● Assignment: Comb through the entries for "down" and pull out each line that holds it.

● Available records:
+ + +

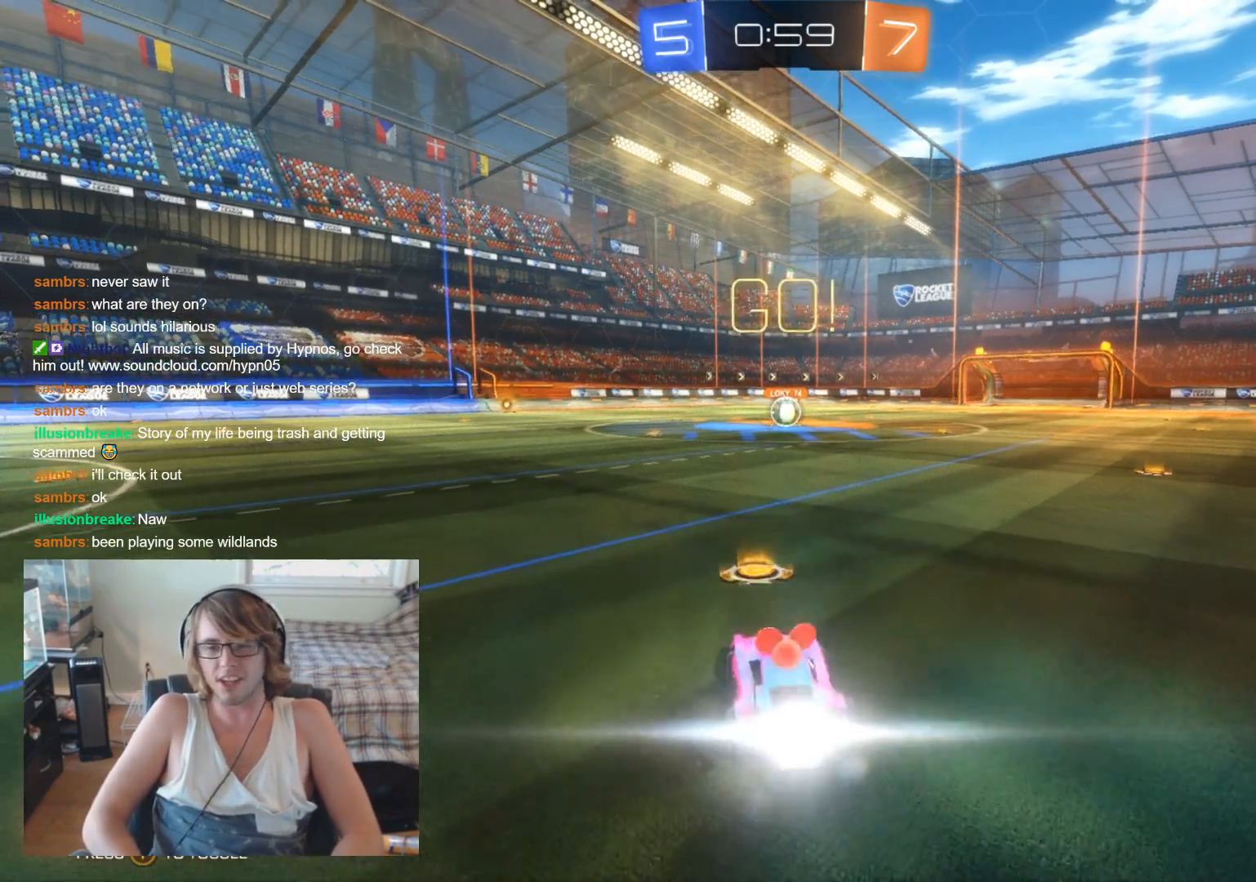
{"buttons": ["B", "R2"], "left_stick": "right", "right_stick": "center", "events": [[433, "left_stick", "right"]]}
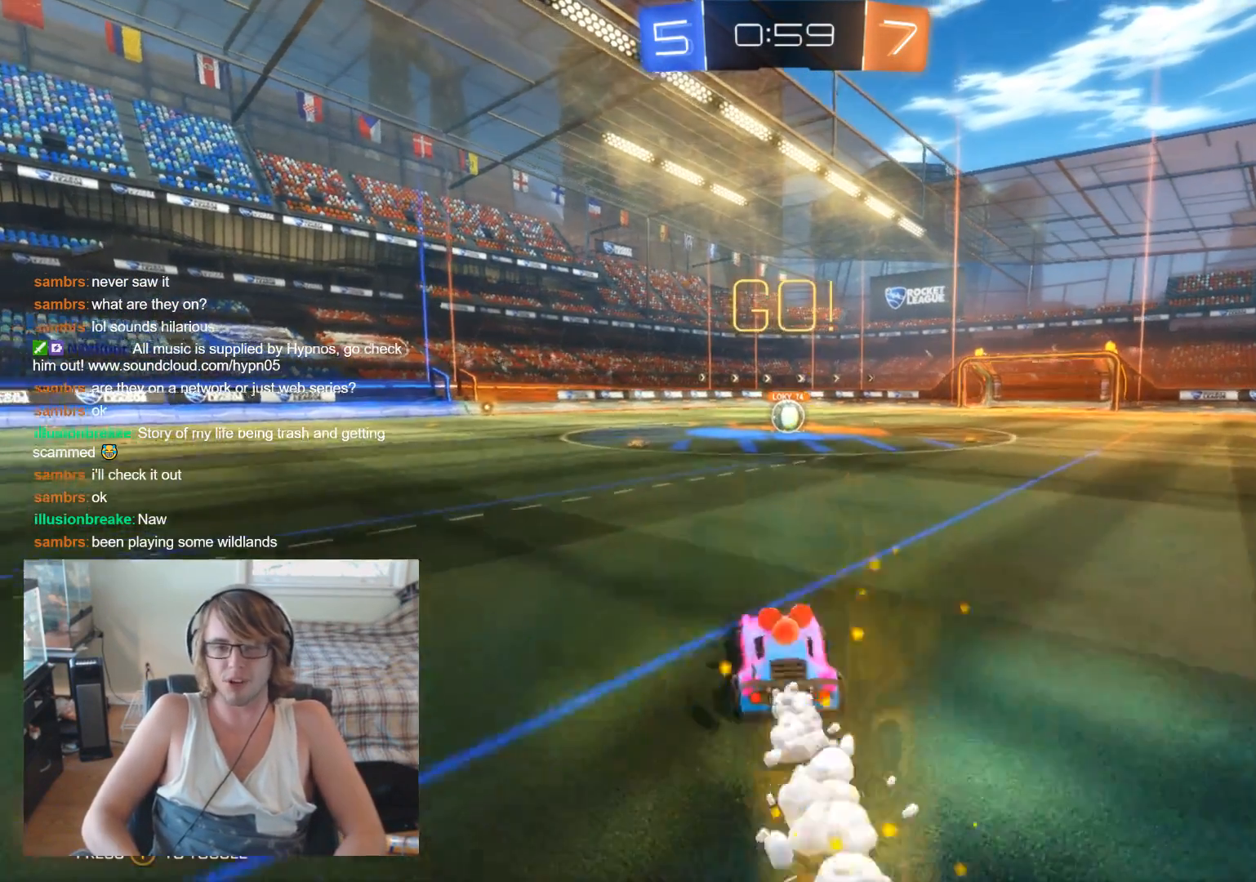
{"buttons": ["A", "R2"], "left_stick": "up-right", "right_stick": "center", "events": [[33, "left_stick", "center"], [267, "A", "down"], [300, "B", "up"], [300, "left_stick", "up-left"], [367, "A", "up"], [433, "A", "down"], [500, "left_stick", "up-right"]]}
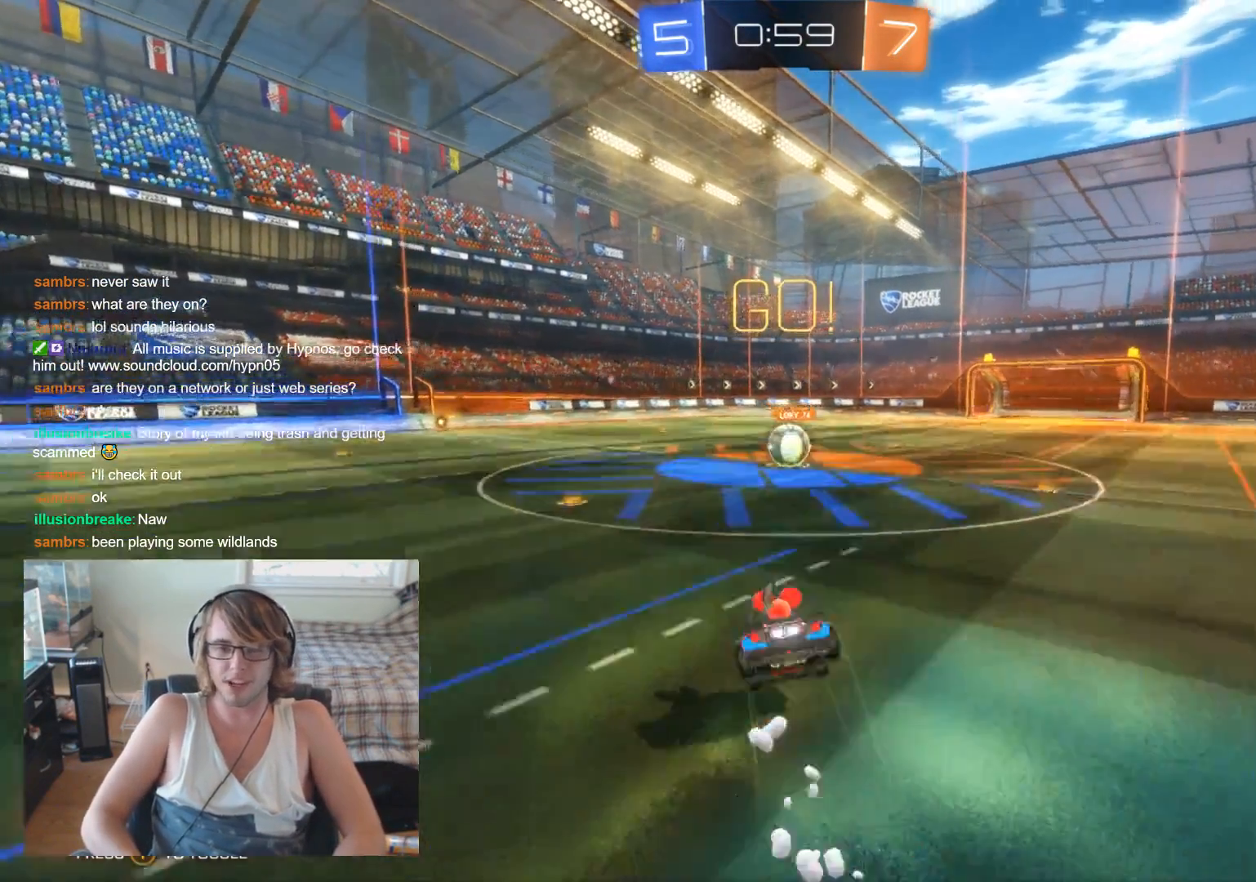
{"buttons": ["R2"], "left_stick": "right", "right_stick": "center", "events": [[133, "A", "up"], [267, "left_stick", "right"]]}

+ + +

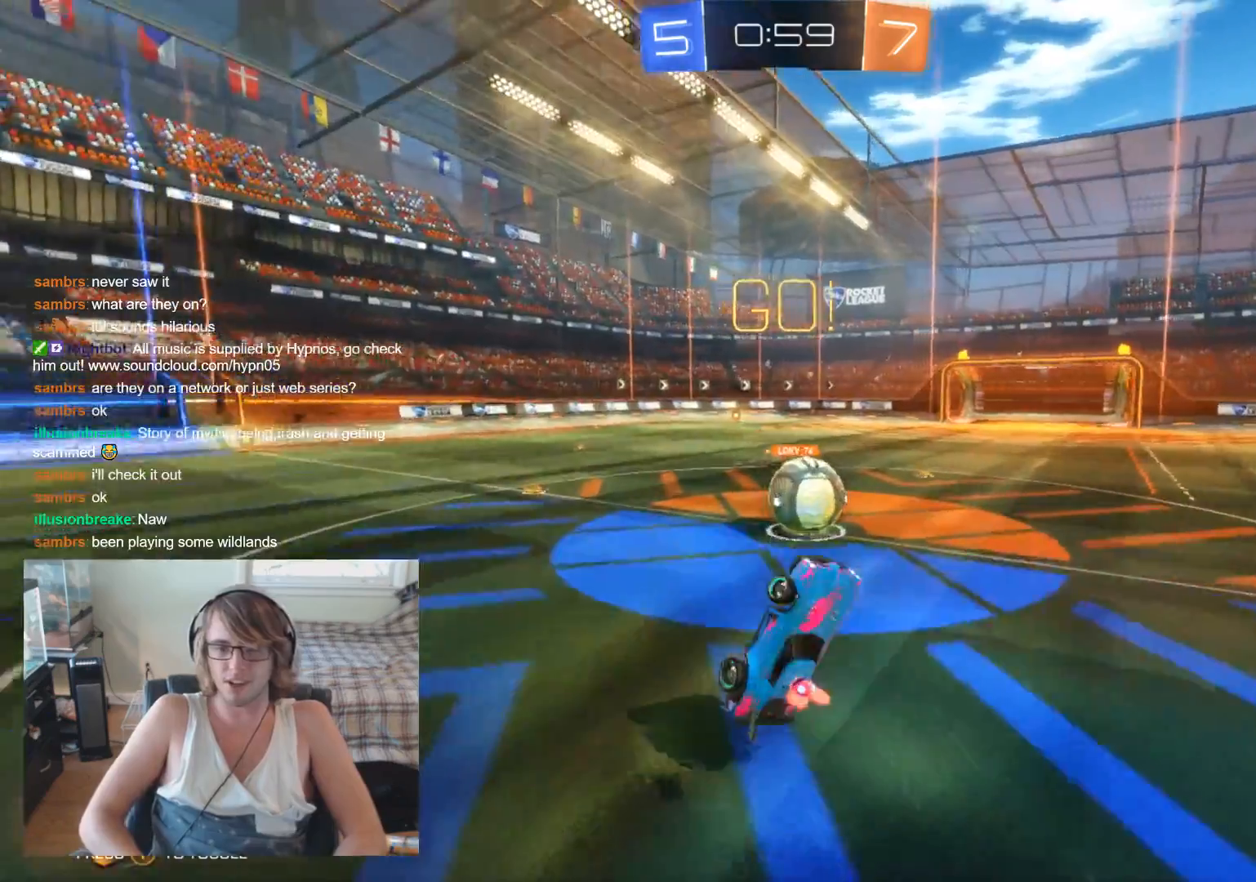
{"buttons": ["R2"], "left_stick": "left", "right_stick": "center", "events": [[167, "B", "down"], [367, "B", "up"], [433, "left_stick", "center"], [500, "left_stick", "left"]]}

+ + +

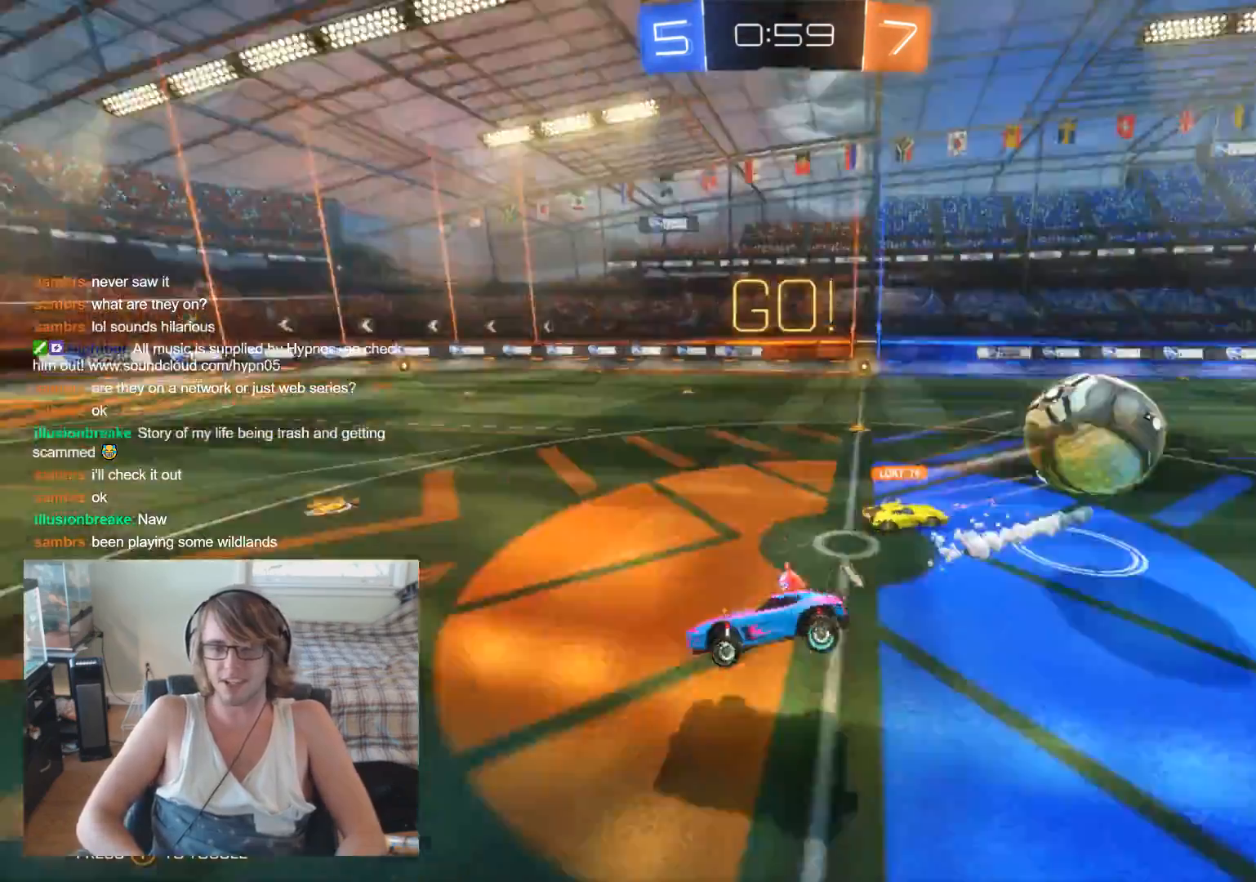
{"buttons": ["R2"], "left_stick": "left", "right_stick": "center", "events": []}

+ + +

● Task solution:
{"buttons": ["A", "R2"], "left_stick": "up-right", "right_stick": "center", "events": [[33, "left_stick", "center"], [267, "A", "down"], [300, "B", "up"], [300, "left_stick", "up-left"], [367, "A", "up"], [433, "A", "down"], [500, "left_stick", "up-right"]]}
{"buttons": ["R2"], "left_stick": "left", "right_stick": "center", "events": [[167, "B", "down"], [367, "B", "up"], [433, "left_stick", "center"], [500, "left_stick", "left"]]}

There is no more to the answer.